So when, back in December, I came across an article in the Times titled “Newt Gingrich Represents New Political Era for Catholics,” I very nearly retched. I leave it to the pundits to comment on Newt’s six-year affair with the woman who eventually led him into the RCC and will  stick to Newt’s social positions, nearly all of which are at odds with Catholic social teaching. Take for example his advocacy of child labor as a means of undercutting the janitor’s union (perhaps he thinks that if my Dad had done more janitoring in grade school he wouldn’t have had to live off  government give-aways in the CCC ). Then there’s Newt’s deleting a chapter on climate change from his latest book even as the current “green pope,” Benedict XVI, calls on all people of good will to work to stop it. Or consider Newt’s $30,000 an hour non-lobbyist income from Freddie Mac; this is not, let me assure you, what the church means by a “living wage.”   Newt, baptized by a cardinal, seems to be more like the Piccolomini princes of the Renaissance, seduced by the church’s power and intellectual grandeur,  than like the nuns and priests and laypeople of my father’s generation of Catholics (and of my own)  laboring, as Jesus said, to bring “good news to the poor” (Luke 4:18).

Newt, of course, is not the only instance of this new breed of Catholics, or the Times article wouldn’t speak of a “new political era.” There are lots of others. Take, for example, Paul Ryan. Ryan’s budget is based in the same neo-liberal economic assumptions that inspired the British government to let a million Irish starve during the Potato Famine, so as to protect them from the dangerous notion that the world owed them a living.
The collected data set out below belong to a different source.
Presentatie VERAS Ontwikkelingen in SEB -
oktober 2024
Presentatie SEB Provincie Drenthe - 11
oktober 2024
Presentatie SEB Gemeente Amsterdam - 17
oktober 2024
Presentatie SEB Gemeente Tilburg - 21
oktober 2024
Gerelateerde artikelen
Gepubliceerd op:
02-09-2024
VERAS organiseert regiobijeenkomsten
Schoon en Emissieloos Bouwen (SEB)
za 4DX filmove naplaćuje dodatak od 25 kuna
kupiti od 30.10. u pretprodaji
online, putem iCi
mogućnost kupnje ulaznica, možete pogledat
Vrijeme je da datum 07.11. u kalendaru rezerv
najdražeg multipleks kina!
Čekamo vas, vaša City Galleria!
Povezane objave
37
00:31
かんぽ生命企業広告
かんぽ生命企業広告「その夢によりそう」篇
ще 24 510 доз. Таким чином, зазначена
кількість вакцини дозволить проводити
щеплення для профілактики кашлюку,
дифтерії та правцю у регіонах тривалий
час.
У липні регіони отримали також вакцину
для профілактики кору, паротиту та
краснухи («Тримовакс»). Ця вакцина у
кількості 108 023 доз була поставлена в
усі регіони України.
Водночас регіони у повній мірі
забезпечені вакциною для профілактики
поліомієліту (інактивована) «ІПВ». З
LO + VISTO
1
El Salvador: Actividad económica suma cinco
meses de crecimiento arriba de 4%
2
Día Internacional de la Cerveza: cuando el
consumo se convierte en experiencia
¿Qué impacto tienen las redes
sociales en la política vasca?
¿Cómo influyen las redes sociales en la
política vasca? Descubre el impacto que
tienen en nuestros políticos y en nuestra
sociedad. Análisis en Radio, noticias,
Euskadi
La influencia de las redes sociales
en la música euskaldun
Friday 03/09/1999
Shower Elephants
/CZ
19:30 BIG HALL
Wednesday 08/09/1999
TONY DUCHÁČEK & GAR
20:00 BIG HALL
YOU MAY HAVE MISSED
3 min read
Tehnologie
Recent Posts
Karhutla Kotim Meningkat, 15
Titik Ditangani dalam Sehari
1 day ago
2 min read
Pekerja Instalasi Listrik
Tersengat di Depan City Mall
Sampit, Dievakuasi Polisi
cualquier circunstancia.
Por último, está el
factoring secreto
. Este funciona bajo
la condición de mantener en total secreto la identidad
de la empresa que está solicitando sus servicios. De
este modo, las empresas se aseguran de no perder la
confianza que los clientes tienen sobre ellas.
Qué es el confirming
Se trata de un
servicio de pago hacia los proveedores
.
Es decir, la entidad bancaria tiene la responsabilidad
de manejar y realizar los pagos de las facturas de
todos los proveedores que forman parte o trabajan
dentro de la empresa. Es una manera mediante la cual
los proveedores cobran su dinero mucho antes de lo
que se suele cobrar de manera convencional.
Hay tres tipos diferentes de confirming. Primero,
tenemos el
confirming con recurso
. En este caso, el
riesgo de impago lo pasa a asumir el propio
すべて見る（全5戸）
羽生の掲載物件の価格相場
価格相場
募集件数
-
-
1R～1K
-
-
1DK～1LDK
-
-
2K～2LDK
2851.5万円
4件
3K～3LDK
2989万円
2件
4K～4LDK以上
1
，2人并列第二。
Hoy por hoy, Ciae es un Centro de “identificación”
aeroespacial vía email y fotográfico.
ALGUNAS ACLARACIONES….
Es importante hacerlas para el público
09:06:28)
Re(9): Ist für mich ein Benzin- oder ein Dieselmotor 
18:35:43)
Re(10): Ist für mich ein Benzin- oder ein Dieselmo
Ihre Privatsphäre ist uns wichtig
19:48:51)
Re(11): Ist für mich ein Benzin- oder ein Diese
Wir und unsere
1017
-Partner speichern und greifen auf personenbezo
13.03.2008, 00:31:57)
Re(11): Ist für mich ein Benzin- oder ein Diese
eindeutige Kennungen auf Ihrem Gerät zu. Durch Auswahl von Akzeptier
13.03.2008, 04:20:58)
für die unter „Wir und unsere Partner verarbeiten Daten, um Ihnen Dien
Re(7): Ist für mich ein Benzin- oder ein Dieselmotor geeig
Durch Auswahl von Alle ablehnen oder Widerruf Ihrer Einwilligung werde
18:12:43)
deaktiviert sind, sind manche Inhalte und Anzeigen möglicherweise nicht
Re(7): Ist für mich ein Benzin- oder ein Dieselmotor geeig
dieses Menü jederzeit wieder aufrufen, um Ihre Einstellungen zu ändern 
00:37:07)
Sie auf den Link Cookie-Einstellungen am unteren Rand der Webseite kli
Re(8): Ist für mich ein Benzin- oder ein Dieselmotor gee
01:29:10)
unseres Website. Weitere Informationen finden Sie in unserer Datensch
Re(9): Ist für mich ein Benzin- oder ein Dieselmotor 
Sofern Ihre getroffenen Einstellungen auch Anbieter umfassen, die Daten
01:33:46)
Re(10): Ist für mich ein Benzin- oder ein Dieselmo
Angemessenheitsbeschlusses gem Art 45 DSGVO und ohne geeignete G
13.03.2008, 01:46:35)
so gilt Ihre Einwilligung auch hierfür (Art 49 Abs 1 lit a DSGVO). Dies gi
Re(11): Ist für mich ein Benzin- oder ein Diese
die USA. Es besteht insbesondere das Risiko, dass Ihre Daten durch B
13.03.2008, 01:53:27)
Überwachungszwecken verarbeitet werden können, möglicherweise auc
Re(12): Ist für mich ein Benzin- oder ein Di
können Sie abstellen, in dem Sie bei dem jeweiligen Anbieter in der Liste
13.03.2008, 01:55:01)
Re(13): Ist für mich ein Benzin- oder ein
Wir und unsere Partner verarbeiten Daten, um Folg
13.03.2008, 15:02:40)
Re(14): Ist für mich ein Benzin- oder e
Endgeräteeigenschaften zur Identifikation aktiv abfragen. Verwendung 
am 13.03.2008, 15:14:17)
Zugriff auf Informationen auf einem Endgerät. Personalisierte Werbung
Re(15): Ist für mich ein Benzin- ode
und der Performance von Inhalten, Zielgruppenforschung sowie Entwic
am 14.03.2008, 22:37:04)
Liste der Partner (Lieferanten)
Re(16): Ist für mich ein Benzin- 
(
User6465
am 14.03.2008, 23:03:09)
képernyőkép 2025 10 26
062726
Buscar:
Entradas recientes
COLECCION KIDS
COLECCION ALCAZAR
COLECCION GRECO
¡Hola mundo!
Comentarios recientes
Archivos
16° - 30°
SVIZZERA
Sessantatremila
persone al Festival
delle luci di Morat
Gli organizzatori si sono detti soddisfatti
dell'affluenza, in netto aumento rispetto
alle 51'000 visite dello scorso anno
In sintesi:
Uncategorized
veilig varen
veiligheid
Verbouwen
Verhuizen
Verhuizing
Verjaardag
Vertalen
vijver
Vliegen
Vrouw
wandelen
But Newt, somehow, is more offensive to me than all the others, sitting in basilicas listening to his wife sing in massed choirs before he goes out to preach a gospel of greed and dishonesty across the US.

I suppose I should just count my blessings: Sarah Palin, at least,  has abandoned holy mother church to share her wisdom and example with “Bible-believing” Christians around the world.